▶ Short problem
Render each line of the material below as a row of a Markdown table with two columns, Number and Text, and leave out any blank lines.

(Dataset items)

——

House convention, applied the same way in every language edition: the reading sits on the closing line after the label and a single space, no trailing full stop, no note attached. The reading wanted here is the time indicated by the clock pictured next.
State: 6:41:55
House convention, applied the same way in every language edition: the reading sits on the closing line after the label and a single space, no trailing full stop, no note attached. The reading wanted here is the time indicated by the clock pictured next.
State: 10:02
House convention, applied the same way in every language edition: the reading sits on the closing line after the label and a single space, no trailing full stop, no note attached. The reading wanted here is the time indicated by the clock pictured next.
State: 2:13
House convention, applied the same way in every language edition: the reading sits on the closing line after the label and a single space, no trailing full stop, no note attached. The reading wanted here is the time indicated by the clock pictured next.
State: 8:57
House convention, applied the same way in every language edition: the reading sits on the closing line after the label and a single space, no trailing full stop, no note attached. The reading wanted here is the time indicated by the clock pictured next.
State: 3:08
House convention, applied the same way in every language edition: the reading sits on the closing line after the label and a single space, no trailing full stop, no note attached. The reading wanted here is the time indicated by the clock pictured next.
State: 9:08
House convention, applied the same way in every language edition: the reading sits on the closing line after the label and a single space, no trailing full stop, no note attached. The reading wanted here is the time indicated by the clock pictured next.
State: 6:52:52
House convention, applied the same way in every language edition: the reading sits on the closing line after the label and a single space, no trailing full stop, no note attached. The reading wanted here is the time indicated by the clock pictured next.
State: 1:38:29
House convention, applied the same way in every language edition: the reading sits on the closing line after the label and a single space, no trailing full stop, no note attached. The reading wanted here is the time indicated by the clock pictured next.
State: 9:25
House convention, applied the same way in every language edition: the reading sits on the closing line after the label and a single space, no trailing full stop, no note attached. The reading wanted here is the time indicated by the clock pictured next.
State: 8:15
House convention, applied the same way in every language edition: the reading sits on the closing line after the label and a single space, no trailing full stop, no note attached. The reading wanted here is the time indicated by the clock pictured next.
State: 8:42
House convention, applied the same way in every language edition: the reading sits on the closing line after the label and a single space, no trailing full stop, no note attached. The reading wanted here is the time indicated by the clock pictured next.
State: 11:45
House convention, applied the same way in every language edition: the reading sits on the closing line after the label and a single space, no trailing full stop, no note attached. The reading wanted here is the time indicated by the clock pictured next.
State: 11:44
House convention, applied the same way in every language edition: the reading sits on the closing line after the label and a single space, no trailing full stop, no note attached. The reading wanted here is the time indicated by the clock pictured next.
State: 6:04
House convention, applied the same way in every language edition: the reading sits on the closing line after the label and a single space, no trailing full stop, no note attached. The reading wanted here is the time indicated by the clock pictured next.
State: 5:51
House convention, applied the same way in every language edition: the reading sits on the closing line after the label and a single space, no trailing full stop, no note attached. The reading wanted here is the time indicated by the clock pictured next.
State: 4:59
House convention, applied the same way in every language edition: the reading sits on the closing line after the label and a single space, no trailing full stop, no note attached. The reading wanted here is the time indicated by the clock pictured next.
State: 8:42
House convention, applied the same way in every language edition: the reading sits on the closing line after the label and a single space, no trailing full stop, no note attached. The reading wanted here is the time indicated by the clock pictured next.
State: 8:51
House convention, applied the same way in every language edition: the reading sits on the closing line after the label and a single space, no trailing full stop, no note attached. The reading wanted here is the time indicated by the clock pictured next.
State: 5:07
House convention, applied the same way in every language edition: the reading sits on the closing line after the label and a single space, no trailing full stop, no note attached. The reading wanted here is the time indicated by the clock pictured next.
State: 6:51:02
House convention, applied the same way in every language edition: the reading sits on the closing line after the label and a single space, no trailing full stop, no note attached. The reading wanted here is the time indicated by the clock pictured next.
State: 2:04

——

▶ Right answer
| Number | Text |
|---|---|
| 1 | House convention, applied the same way in every language edition: the reading sits on the closing line after the label and a single space, no trailing full stop, no note attached. The reading wanted here is the time indicated by the clock pictured next. |
| 2 | State: 6:41:55 |
| 3 | House convention, applied the same way in every language edition: the reading sits on the closing line after the label and a single space, no trailing full stop, no note attached. The reading wanted here is the time indicated by the clock pictured next. |
| 4 | State: 10:02 |
| 5 | House convention, applied the same way in every language edition: the reading sits on the closing line after the label and a single space, no trailing full stop, no note attached. The reading wanted here is the time indicated by the clock pictured next. |
| 6 | State: 2:13 |
| 7 | House convention, applied the same way in every language edition: the reading sits on the closing line after the label and a single space, no trailing full stop, no note attached. The reading wanted here is the time indicated by the clock pictured next. |
| 8 | State: 8:57 |
| 9 | House convention, applied the same way in every language edition: the reading sits on the closing line after the label and a single space, no trailing full stop, no note attached. The reading wanted here is the time indicated by the clock pictured next. |
| 10 | State: 3:08 |
| 11 | House convention, applied the same way in every language edition: the reading sits on the closing line after the label and a single space, no trailing full stop, no note attached. The reading wanted here is the time indicated by the clock pictured next. |
| 12 | State: 9:08 |
| 13 | House convention, applied the same way in every language edition: the reading sits on the closing line after the label and a single space, no trailing full stop, no note attached. The reading wanted here is the time indicated by the clock pictured next. |
| 14 | State: 6:52:52 |
| 15 | House convention, applied the same way in every language edition: the reading sits on the closing line after the label and a single space, no trailing full stop, no note attached. The reading wanted here is the time indicated by the clock pictured next. |
| 16 | State: 1:38:29 |
| 17 | House convention, applied the same way in every language edition: the reading sits on the closing line after the label and a single space, no trailing full stop, no note attached. The reading wanted here is the time indicated by the clock pictured next. |
| 18 | State: 9:25 |
| 19 | House convention, applied the same way in every language edition: the reading sits on the closing line after the label and a single space, no trailing full stop, no note attached. The reading wanted here is the time indicated by the clock pictured next. |
| 20 | State: 8:15 |
| 21 | House convention, applied the same way in every language edition: the reading sits on the closing line after the label and a single space, no trailing full stop, no note attached. The reading wanted here is the time indicated by the clock pictured next. |
| 22 | State: 8:42 |
| 23 | House convention, applied the same way in every language edition: the reading sits on the closing line after the label and a single space, no trailing full stop, no note attached. The reading wanted here is the time indicated by the clock pictured next. |
| 24 | State: 11:45 |
| 25 | House convention, applied the same way in every language edition: the reading sits on the closing line after the label and a single space, no trailing full stop, no note attached. The reading wanted here is the time indicated by the clock pictured next. |
| 26 | State: 11:44 |
| 27 | House convention, applied the same way in every language edition: the reading sits on the closing line after the label and a single space, no trailing full stop, no note attached. The reading wanted here is the time indicated by the clock pictured next. |
| 28 | State: 6:04 |
| 29 | House convention, applied the same way in every language edition: the reading sits on the closing line after the label and a single space, no trailing full stop, no note attached. The reading wanted here is the time indicated by the clock pictured next. |
| 30 | State: 5:51 |
| 31 | House convention, applied the same way in every language edition: the reading sits on the closing line after the label and a single space, no trailing full stop, no note attached. The reading wanted here is the time indicated by the clock pictured next. |
| 32 | State: 4:59 |
| 33 | House convention, applied the same way in every language edition: the reading sits on the closing line after the label and a single space, no trailing full stop, no note attached. The reading wanted here is the time indicated by the clock pictured next. |
| 34 | State: 8:42 |
| 35 | House convention, applied the same way in every language edition: the reading sits on the closing line after the label and a single space, no trailing full stop, no note attached. The reading wanted here is the time indicated by the clock pictured next. |
| 36 | State: 8:51 |
| 37 | House convention, applied the same way in every language edition: the reading sits on the closing line after the label and a single space, no trailing full stop, no note attached. The reading wanted here is the time indicated by the clock pictured next. |
| 38 | State: 5:07 |
| 39 | House convention, applied the same way in every language edition: the reading sits on the closing line after the label and a single space, no trailing full stop, no note attached. The reading wanted here is the time indicated by the clock pictured next. |
| 40 | State: 6:51:02 |
| 41 | House convention, applied the same way in every language edition: the reading sits on the closing line after the label and a single space, no trailing full stop, no note attached. The reading wanted here is the time indicated by the clock pictured next. |
| 42 | State: 2:04 |